DNPが透明導電フィルム市場に再参入、直径11nmの銀ナノワイヤを採用:材料技術
DNPは粒径11nmの銀ナノワイヤ分散液を用いた透明導電フィルムを武器に、一度撤退した透明導電フィルム市場に再参入する。
大日本印刷(DNP)とマイクロ波化学は2023年10月3日、マイクロ波を用いて製造した直径11nmの銀の導電繊維(銀ナノワイヤ)を使用し、高い透明性と導電性を両立した透明導電フィルムを開発したと発表した。DNPは同フィルムの販売を担当し同年12月にサンプル提供を開始し、2024年12月に量産をスタートする予定だ。今後、両社は同フィルムをDNPの光学フィルムと組み合わせてさまざまなセンサー用途で提供することを目指す。
導電後2分間で20℃から120℃まで温度を上昇
これまでの透明導電フィルムでは、PETフィルムに酸化インジウムスズ(ITO)などの導電性金属酸化物で均一に薄膜を形成するために、真空中での成膜や高温焼結などの工程が求められた。ITO膜はそれ自体に柔軟性がなく急な温度変化などで導電部にひび割れが発生する恐れがあり、加工性と耐久性に懸念があった。また、近年はLiDAR(Light Detection and Ranging)をはじめとする車載用途センサーやカメラ用の透明ヒーターのニーズが高まっている。

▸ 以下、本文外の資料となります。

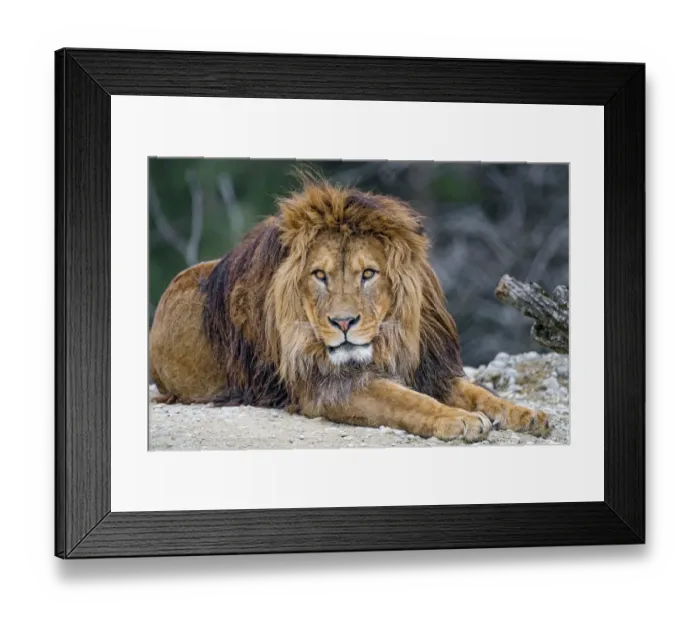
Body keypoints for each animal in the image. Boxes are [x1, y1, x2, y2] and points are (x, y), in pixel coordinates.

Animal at [149, 180, 551, 442]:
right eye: (319, 275)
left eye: (368, 274)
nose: (343, 322)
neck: (389, 339)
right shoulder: (329, 386)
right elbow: (406, 400)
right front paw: (459, 419)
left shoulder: (431, 368)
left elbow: (480, 393)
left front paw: (527, 414)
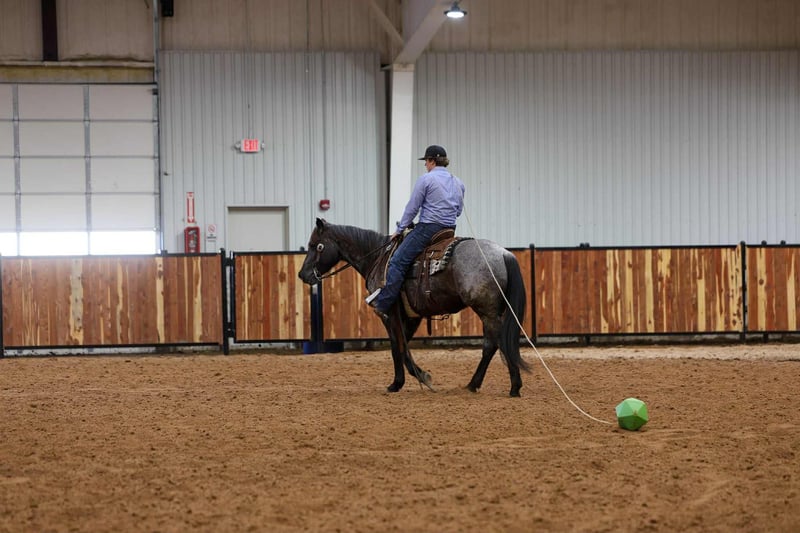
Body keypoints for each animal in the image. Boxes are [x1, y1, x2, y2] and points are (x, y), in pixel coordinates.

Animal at [298, 218, 531, 397]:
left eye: (316, 245)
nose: (302, 274)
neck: (377, 257)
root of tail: (504, 254)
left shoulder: (388, 313)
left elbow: (396, 347)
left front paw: (403, 382)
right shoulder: (410, 317)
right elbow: (402, 347)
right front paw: (412, 378)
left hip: (486, 311)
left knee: (499, 342)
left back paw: (514, 386)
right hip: (492, 311)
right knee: (491, 345)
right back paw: (474, 384)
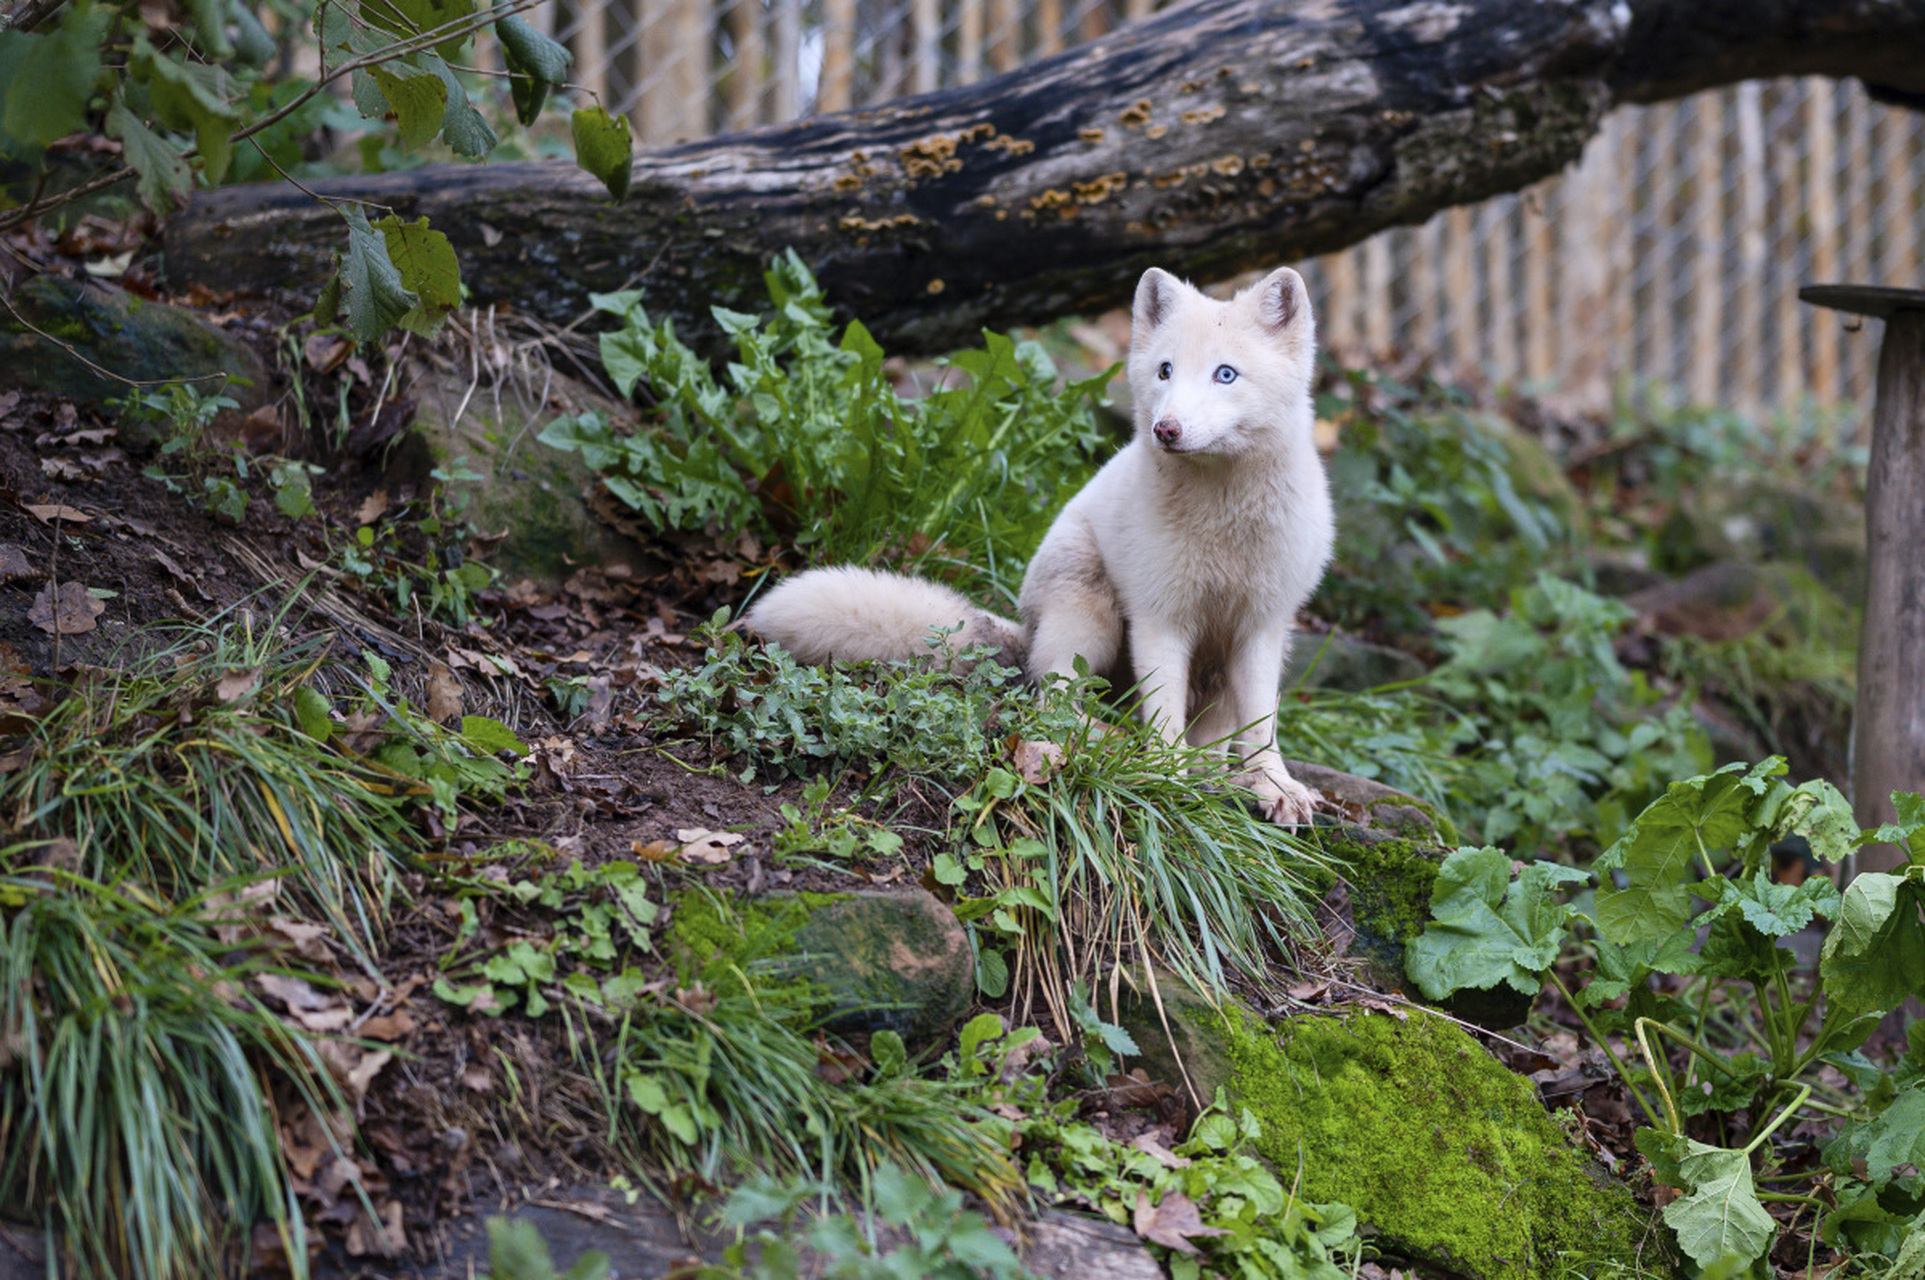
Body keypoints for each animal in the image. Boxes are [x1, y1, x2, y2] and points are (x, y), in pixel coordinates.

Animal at [743, 265, 1332, 823]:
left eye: (1225, 374)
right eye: (1165, 370)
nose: (1166, 429)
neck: (1227, 523)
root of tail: (1025, 625)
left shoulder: (1261, 627)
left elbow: (1262, 725)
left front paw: (1273, 787)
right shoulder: (1160, 619)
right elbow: (1164, 716)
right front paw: (1167, 774)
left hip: (1234, 656)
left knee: (1202, 733)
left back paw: (1210, 773)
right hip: (1091, 619)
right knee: (1052, 700)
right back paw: (1116, 744)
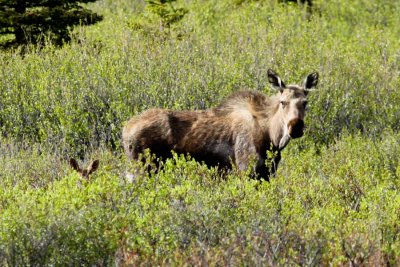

そこで、DNPとマイクロ波化学は今回の透明導電フィルムを開発した。同フィルムは直径11nmの銀ナノワイヤを含んだインクが塗工されたPETフィルムなどをベースとするフィルムで、高い透明性と導電性を両立している。具体的にはPETフィルムベースのものだと全光線透過率は90.6%で、PETフィルムベースのものと黒アクリル板で構成されたシートの拡散反射率は0.36%となっている。
加えて、LiDARセンサー用の透明導電膜(ヒーター層)として導入した場合の透過率はPETフィルムベースのもの単体だと86.6%で、DNP製の低反射フィルムと組み合わせると透過率を90.5%にできると判明している。さらに、使用する11nmの銀ナノワイヤの導電性が高いため、導電から2分間で20℃から120℃まで温度を上げられることが分かっている。
用途としては、透明ヒーター、電子シェード、エレクトロ/クロミック、有機EL照明、太陽電池などの透明電極や電磁波シールド、スピーカー、アンテナを想定している。メインターゲットは透明ヒーターで2023年12月に開始するサンプル出荷ではA4サイズの透明ヒーター用の同フィルムを提供する予定だ。
量産に関しては、マイクロ波化学は銀ナノワイヤ製造用のパイロット設備を改良することで、DNPは以前に透明導電フィルムの生産で利用していた設備を流用することで、対応する見込みだ。DNP オプトエレクトロニクス事業部 開発本部 新製品企画グループ リーダーの橋本裕介氏は「この設備はユーザーが他のフィルムを採用したことで透明導電フィルムの生産で使われなくなっていた。なお、量産は光学フィルムの製造を行っている三原工場(広島県三原市)あるいは岡山工場(岡山市北区)で行う見通しだ」とコメントした。
両社の役割
両社の役割に関して、マイクロ波化学は同フィルムで使用する銀ナノワイヤ分散液の開発を担っている。銀ナノワイヤ分散液の製造手順はまず、パイロット設備で、多面体の(デカへドロン)構造を持つ数nmの銀クラスター(粒子や分子の集合体)の先端部(成長面)に強電界のマイクロ波を照射し内部加熱させる。そして、成長面に電界を発生させ周囲に拡散された銀ナノ粒子を集約し成長させる。これにより、成長面でのみ銀を成長させ、細くて長い銀ナノワイヤを作る。次に同手法で生産した直径11nmの銀ナノワイヤを基に分散液を製造する。
マイクロ波化学 取締役 CSOの塚原保徳氏は「銀ナノワイヤの製造手法ではこれまで設備内の容器全体を加熱して電界を発生させ成長面で銀を成長させる外部加熱が採用されていた。しかし、この手法だと、先端部の成長面だけでなく、全体を加熱してしまい、中心部にも銀のナノ粒子を集約し、ナノワイヤが太くなっていた」と従来手法の課題を指摘する。
一方、DNPは、銀ナノワイヤ分散液を透明導電フィルムに適用できるように、独自の配合技術でインクに仕上げる。このインクをウェット方式(塗料を用いて常温常圧環境の下で行うコーティング)の精密塗工技術で対象のフィルムに低温で均一に塗工し薄膜を形成して透明導電フィルムを製造する。橋本氏は「銀ナノワイヤ分散液をベースに作成したインクでは、PET、ポリカーボネート(PC)、シクロオレフィンポリマー(COP)フィルムの塗工に対応している」と語った。